◆ Task
Please go through the records below and return every line holding the word "each".

[Provided records Boundary: Start]

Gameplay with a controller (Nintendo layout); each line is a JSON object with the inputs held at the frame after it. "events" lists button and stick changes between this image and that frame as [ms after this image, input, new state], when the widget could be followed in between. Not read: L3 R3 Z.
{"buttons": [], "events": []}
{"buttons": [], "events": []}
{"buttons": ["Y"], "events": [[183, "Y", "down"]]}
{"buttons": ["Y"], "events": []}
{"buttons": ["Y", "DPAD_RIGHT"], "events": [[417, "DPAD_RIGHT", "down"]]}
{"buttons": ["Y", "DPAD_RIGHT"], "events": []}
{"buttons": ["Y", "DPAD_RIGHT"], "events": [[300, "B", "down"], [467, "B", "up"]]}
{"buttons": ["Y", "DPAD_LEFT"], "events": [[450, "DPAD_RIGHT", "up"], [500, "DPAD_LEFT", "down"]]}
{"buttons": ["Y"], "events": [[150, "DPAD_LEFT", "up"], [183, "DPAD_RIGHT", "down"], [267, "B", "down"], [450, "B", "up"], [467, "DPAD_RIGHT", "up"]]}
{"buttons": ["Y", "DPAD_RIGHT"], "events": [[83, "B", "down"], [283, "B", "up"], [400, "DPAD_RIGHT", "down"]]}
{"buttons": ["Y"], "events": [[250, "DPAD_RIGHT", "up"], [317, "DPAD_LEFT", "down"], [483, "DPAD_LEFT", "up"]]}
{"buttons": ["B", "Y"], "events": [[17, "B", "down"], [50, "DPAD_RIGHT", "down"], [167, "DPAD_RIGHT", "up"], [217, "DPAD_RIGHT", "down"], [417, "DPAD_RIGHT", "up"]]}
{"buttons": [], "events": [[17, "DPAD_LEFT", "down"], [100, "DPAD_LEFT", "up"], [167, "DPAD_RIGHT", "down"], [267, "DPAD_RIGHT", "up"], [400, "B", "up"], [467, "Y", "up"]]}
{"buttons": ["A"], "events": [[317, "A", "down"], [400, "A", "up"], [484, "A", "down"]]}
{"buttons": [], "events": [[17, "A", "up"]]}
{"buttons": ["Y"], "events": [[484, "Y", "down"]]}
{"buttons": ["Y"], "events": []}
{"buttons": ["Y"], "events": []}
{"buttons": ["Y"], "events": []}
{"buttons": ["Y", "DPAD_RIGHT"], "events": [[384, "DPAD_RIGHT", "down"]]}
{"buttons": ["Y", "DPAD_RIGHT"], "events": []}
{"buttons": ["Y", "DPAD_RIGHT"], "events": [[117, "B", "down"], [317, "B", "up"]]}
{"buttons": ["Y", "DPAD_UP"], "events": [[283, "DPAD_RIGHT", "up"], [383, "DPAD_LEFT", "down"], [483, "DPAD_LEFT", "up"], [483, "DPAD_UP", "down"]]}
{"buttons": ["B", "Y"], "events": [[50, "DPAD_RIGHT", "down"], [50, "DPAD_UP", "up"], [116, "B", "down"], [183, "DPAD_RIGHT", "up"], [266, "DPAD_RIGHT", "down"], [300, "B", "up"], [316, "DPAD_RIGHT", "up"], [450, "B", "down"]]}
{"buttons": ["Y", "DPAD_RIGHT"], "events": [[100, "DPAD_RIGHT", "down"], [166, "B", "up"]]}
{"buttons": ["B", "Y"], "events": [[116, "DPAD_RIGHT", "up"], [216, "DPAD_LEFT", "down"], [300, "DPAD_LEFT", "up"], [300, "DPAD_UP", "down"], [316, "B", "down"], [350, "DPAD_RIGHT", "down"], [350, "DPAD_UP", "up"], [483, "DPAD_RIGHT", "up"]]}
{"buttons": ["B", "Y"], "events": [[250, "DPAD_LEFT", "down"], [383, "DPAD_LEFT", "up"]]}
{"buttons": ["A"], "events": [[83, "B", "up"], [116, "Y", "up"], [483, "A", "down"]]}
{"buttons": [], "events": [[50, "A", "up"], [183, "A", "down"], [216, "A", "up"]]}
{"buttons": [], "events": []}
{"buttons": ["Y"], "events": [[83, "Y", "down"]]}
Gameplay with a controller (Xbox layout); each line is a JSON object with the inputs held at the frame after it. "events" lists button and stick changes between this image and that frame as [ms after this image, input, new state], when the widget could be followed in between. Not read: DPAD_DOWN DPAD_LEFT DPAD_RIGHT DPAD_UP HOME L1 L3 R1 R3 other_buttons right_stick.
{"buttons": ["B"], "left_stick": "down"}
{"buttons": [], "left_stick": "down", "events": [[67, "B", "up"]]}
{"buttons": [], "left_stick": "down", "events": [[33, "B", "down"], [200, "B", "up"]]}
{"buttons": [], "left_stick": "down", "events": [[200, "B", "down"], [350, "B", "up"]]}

[Provided records Boundary: End]

◆ Your solution
Gameplay with a controller (Nintendo layout); each line is a JSON object with the inputs held at the frame after it. "events" lists button and stick changes between this image and that frame as [ms after this image, input, new state], when the widget could be followed in between. Not read: L3 R3 Z.
Gameplay with a controller (Xbox layout); each line is a JSON object with the inputs held at the frame after it. "events" lists button and stick changes between this image and that frame as [ms after this image, input, new state], when the widget could be followed in between. Not read: DPAD_DOWN DPAD_LEFT DPAD_RIGHT DPAD_UP HOME L1 L3 R1 R3 other_buttons right_stick.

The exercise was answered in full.